You are viewing the RapidMiner Go documentation for version 9.7 - Check here for latest version
RapidMiner Job Container
Job Containers are the back-end components of RapidMiner Go that execute CPU-heavy computations such as model training and prediction. The default docker-compose-services only starts one Job Container on the same host as RapidMiner Go, but in a production environment multiple Job Containers should be started on separate machines. The load balancing between JC instances is handled by the AMQ service. A JC instance only performs one job at a time, so the next job in queue will be picked by the JC instance that first becomes idle.
Licensing
Job Containers depend on the license file at licenses/rapidminer-go-on-prem directory - if this is not present JC will not start. This folder is automatically mounted into the file system of every RapidMiner Go and Job Container instance - so there's no need to copy it manually.
Configuration using environment variables
A Job Container is a Spring Boot application. It currently has a single valid Spring profile value: broker-amq
.
Table of default environment variables:
Environment variable name | Description |
---|---|
JOB_QUEUE | AMQ job queue name |
JOB_STATUS_QUEUE | AMQ status queue name |
JOB_COMMAND_TOPIC | AMQ topic name |
AMQ_URL | AMQ URL |
AMQ_USERNAME | AMQ username |
AMQ_PASSWORD | AMQ password |
Multiple JobContainers and per user job limitation
Multiple JobContainer instances can be run by increasing the JOB_CONTAINERS
variable in .env file.
In this case make sure there is enough available RAM on the host machine to be allocated for these instances.
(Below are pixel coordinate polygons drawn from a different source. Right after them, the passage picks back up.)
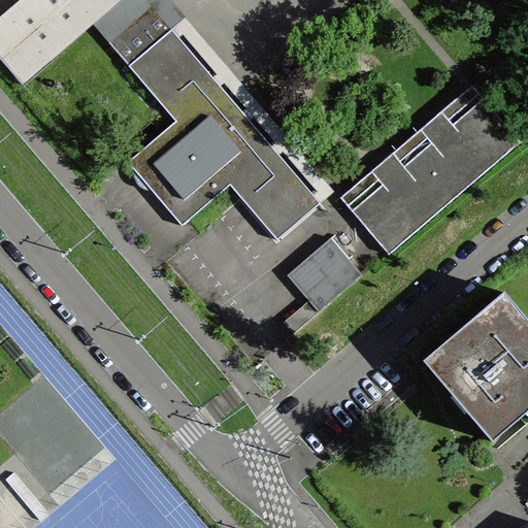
[(18,0),(0,15),(0,57),(1,59),(23,84),(93,24),(120,0),(18,0)]
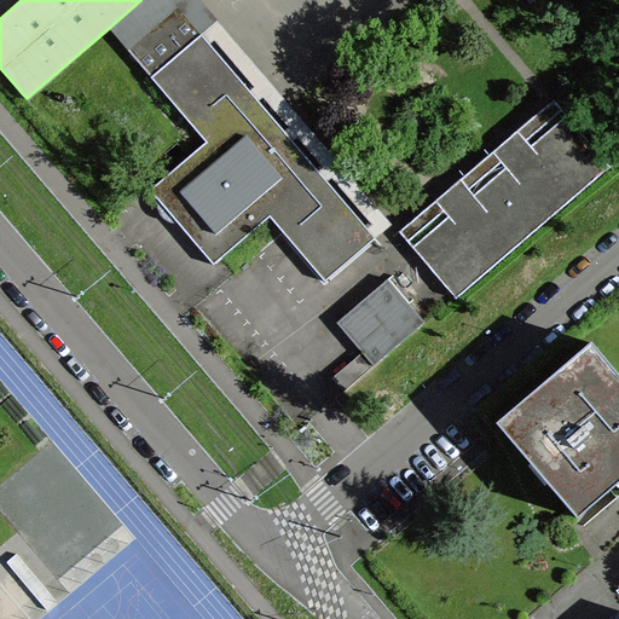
[(140,0),(109,28),(127,48),(178,5),(375,237),(392,224),(202,0),(140,0)]
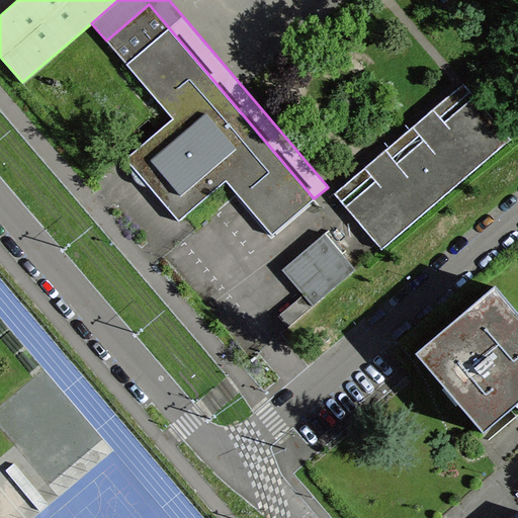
[(106,40),(172,117),(125,158),(178,221),(226,179),(272,234),(314,198),(149,4),(106,40)]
The default value of MEMORY_PER_JOB_CONTAINER
requires 4GB per JobContaner.
For instance by using the default memory settings with 2 JCs will require 4 + 4 * 2 = 12Gb RAM in total.
With multiple JCs available you can also increase the AUTOMODELER_EXECUTION_QUEUE_LIMIT_PER_USER
in AutoModeler settings.
If this setting is equal to the number of JCs one user's jobs can be run parallely on all JCs - so
an other user submitting his or her job later will need to wait until both JC finish their current job.
By decreasing the queue limit you can limit every user to a fraction of the JCs thus preserving execution resources for other concurrent users.